Au vote citoyens !

Il n’est pas dans mes habitudes d’exprimer des opinions personnelles mais à la veille d’élections primordiales pour l’Europe, je m’interroge sur l’avenir que nos concitoyens semblent vouloir donner à NOTRE Europe.



Alors que l’Europe des années 1930, se relevant à peine de la Grande Guerre, plonge dans le marasme économique, le peuple, sans travail, laisse le populisme prendre le pouvoir et détruire certaines démocraties : le fascisme et le nazisme, entre-autre, guident les populations vers le racisme, l’antisémitisme, la haine de l’autre, faisant croire à un miracle économique qui ne viendra pas. Des dictateurs apparaissent condamnant ainsi le monde à la guerre.



L’histoire, dit-on, ne se répète pas. C’est une litote. Les historiens savent très bien qu’au contraire, apprenant rarement de ses erreurs, l’être humain reproduit souvent les mêmes faux pas le conduisant à trébucher plus ou moins fortement, mais de manières différentes.



Aujourd’hui, alors que le peuple des grandes démocraties, gavé de consommation, gâté de protections et de divertissements, veut rester dans le mirage qu’il s’est lui-même construit, il devient aveugle et ne voit plus le danger pointer. Les réseaux sociaux déversent la haine de l’autre par l’absence de retenue ; les médias d’informations permanentes relaient parfois de fausses nouvelles et des « scoops » sans intérêt en leur donnant une visibilité injustifiée ; les politiciens dépassent parfois les bornes de l’entendement et les économistes ont atteint pour certains, leur limite d’incompétence, plongeant à nouveau le monde dans une période incertaine où les loups déferlent en hordes sauvages, sans limites dans nos fragiles démocraties.

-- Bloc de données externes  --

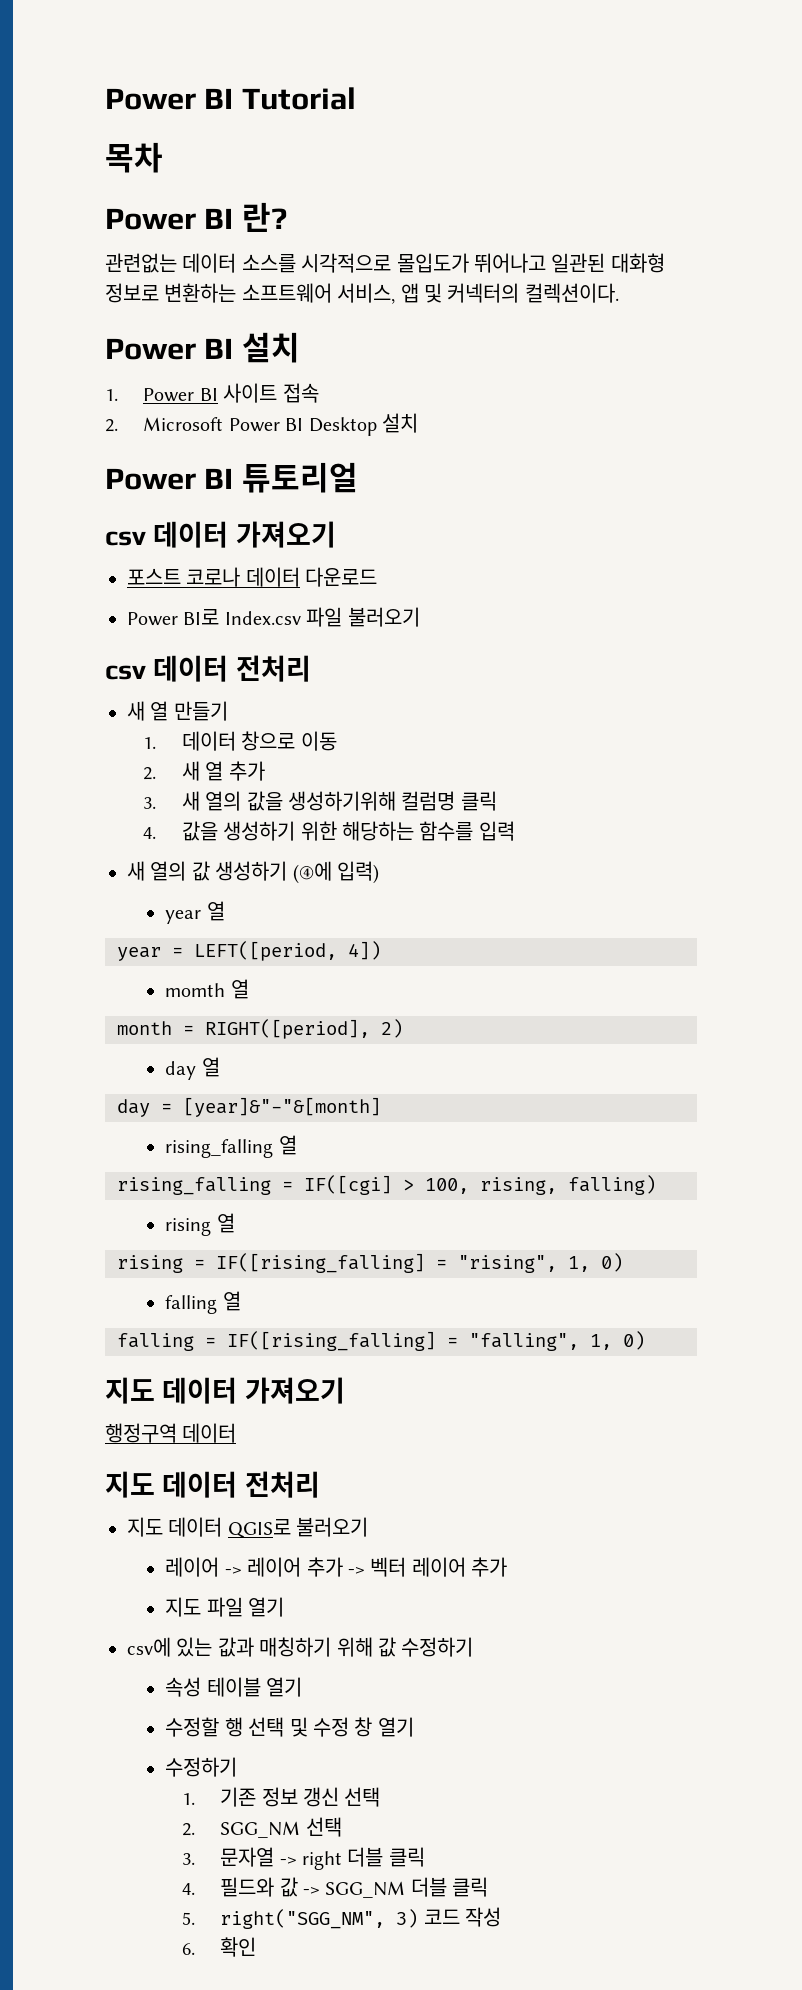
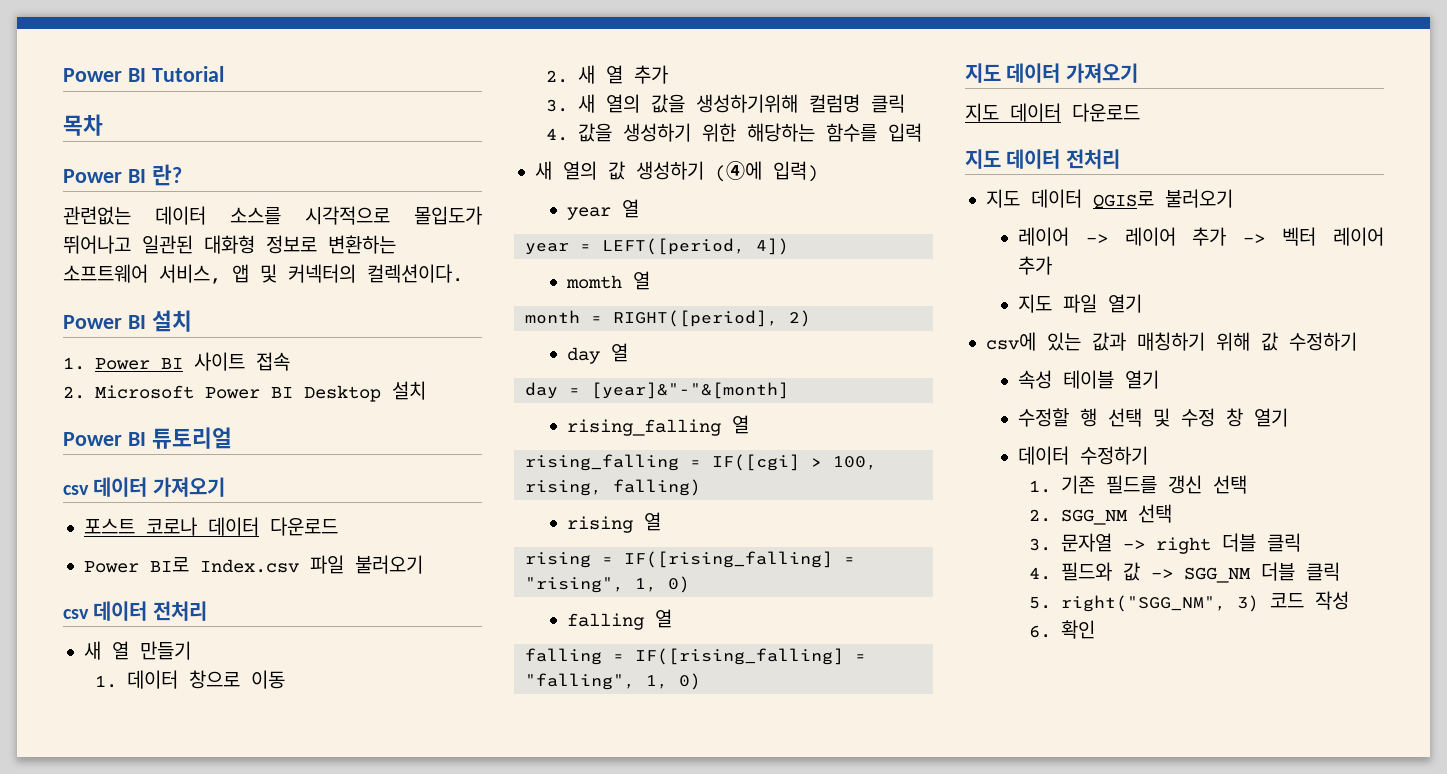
[105,1423,237,1443] 행정구역 데이터 -> [965,103,1140,122] 지도 데이터 다운로드
(414, 1727) none -> [1017,446,1069,465] 데이터
[261,1787,298,1807] 정보 -> [1105,475,1157,494] 필드를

Le péril est réel si nous ne prenons pas de recul à mieux réaliser combien la haine de l’autre, la violence et l’absence de respect sont aujourd’hui le quotidien, promus et développés par des politiciens souvent corrompus. Ils portent souvent ce nom par erreur et distillent péremptoirement « leurs » vérités éhontées sans retenue aucune, sans même souvent réaliser à quel point elles peuvent entrainer l’anarchie derrière eux.


 


Churchill disait « la démocratie (…) est le moins mauvais de tous les systèmes », la perfection n’existant pas plus en régimes politiques qu’ailleurs, il vaut sans doute mieux raison garder. Sortons de nos quotidiens endimanchés pour aller voter et réfléchissons bien avant de mettre dans l’urne un bulletin qui pourrait replonger le monde dans le chaos. Pour la plupart, nous appartenons à une génération, qui n’a pas connu ni vécu la guerre. Cependant, à quelques semaines du 75e anniversaire du débarquement de Normandie, rappelons-nous l’Histoire, qui nous renvoie à l’héritage de ceux qui nous ont légué la paix.


 


Aujourd’hui, l’action de l’Europe est souvent invisible à nos yeux mais, elle nous aide pourtant à être cette génération créatrice de savoirs et gardienne de paix.